I had a structure in mind, but in the end I nearly didn’t bother with the locations, deciding to maybe just stay in the hospital. I know some critics think it would have been a much better movie if I’d done that. Then I decided I needed to do the fantasy world and discussed with Catinca what she thought would happen in the sequences. Some of the stuff she came up with was completely impractical and mad but it was driven by her naïveté and I took as much of her input as I could.

There’s a standout scene involving a butterfly island – was that real?

That’s real, but it was an example of putting the cart before the horse. I would try to only shoot commercials where I could also shoot parts of my film, getting the actors to fly in to film their scenes before they went away again. At one point I was filming in Fiji and someone said to me you could film on Butterfly Reef. I asked why it was called that and they said that from the air it looked like a butterfly. So I decided to write another scene involving a butterfly that was filmed in Argentina and just matched it to the helicopter shot. It’s all done in reverse.

Silent films play a big part in the film, especially at the end. Are you a fan of those movies?

Not really, it was a practical approach: a lot of people say it's a real tip of the hat to silent cinema, but to me it isn’t. I had that structure from the very beginning. Originally I wanted to make the film contemporary but I couldn’t because I needed a child who hadn’t seen a film and had no experience of the cinema, but today there’s no child in the world who hasn’t had that experience. So it had to be set before cinema evolved so that she has no reference to John Wayne or anyone like that.

To give herself a happy ending she has to assume that Roy did all the stunts, it had to finish there. If she wants a happy ending then there it is – but is it really a happy ending? What are the chances he made it out of that hospital and what are the chances that she thought she saw him?

You do almost forget at times that this is actually quite a tragic story, with Roy trying to kill himself…

…and he might have succeeded after she left. Or made it out alive. As far as she’s concerned he made it out and did those stunts forever.

All the answers are there and I hope that when the DVD comes out people will freeze the picture to see whether it’s Roy’s face or not.

Is it fair to say the critics have given the film mixed reviews?

I’ve found critics are polarised with the film. The people who can’t get into this film just cannot get into it, they absolutely hate it and think it’s shit, while the next person comes in and thinks it’s the best thing since sliced bread! Both views are OK with me, it’s just the people who are somewhere in the middle that bother me.
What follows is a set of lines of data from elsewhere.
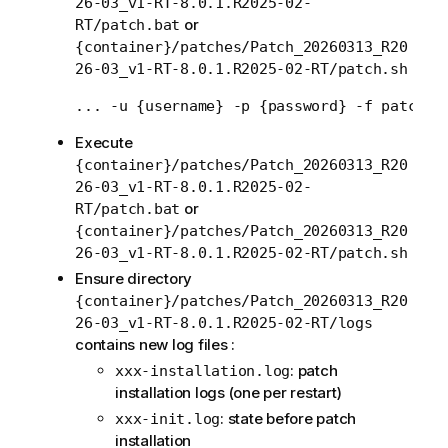
26-03_v1-RT-8.0.1.R2025-02-
or
RT/patch.bat
{container}/patches/Patch_20260313_R20
26-03_v1-RT-8.0.1.R2025-02-RT/patch.sh
Execute
{container}/patches/Patch_20260313_R20
26-03_v1-RT-8.0.1.R2025-02-
or
RT/patch.bat
{container}/patches/Patch_20260313_R20
26-03_v1-RT-8.0.1.R2025-02-RT/patch.sh
Ensure directory
{container}/patches/Patch_20260313_R20
26-03_v1-RT-8.0.1.R2025-02-RT/logs
contains new log files :
: patch
xxx-installation.log
installation logs (one per restart)
: state before patch
xxx-init.log
installation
So far in the UK the response has been fantastic. In America, the trade press, Variety and the Hollywood Reporter, killed it stone dead because we’d screened it in Toronto and missed New York and LA, so they toed the party line and had no interest in it. But the guys from Ain’t It Cool News saw it, and Ebert* saw it in Chicago and suddenly people embraced it and loved it. It’s done brilliantly in the local press around the US who saw it in a vacuum, wondered what it was and suddenly the local markets bought it.

At its centre this is a very accessible story, a very simplistic story and I don’t know what film those people who tried to kill it were seeing but they just couldn’t get into it.
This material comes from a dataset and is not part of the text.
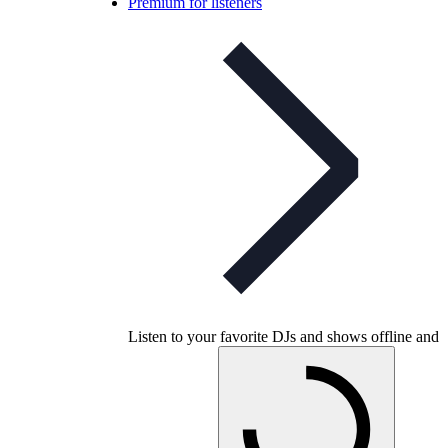
Premium for listeners
Listen to your favorite DJs and shows offline and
Due to its sheer scale this is a film that really needs to be seen on the big screen.

I agree, but for a while cinema’s wouldn’t even screen it for free in America, so I decided I’d pay to put it in the cinema and had to work for another two years to afford to get it out there.

What sort of reaction do you hope you get from the public?

People like definitive answers and ask me “Well, what happened?” Instead I ask them “What do you think happened?”

If you’re optimistic he made it, if you’re pessimistic he didn’t and if you’re sceptical you’ll be wondering about it. And if you’re a critic you don’t give a fuck!

 

* Roger Ebert, influential film-reviewer for the Chicago Sun-Times.

The Fall is released in cinemas on 3 October 2008.